The exercise asks you to copy every line below in which "Nacional" appears.

• • • •

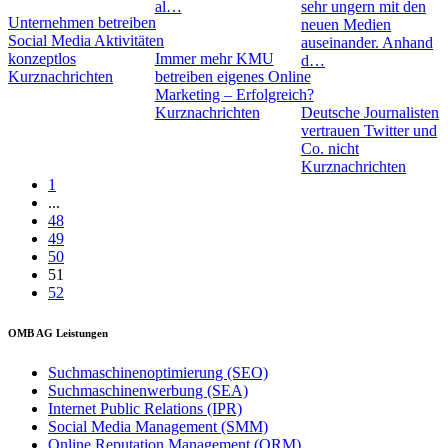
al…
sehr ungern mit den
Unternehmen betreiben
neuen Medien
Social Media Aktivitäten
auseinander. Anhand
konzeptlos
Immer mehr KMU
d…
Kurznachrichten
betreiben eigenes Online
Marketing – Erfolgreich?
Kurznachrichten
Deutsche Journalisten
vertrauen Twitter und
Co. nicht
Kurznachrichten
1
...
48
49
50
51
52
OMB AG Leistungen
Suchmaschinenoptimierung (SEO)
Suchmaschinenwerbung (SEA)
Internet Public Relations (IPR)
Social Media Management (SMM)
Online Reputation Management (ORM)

• • • •

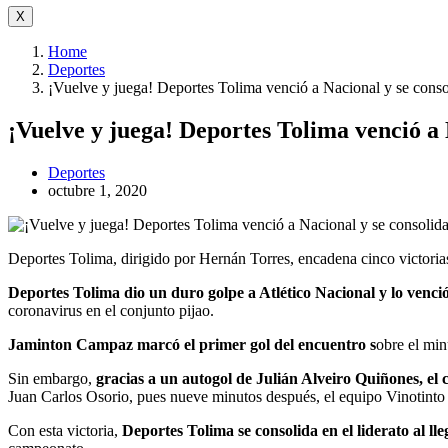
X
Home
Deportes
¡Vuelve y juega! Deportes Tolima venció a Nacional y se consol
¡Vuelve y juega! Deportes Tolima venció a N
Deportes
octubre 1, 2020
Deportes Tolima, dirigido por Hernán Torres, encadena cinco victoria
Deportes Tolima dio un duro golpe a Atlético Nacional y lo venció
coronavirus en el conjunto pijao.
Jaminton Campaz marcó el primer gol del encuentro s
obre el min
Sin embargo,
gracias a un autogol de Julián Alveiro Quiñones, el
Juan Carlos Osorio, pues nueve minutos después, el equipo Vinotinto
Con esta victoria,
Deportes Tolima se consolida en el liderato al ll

• • • •

- TASK ANSWER:
¡Vuelve y juega! Deportes Tolima venció a Nacional y se consol
Deportes Tolima dio un duro golpe a Atlético Nacional y lo venció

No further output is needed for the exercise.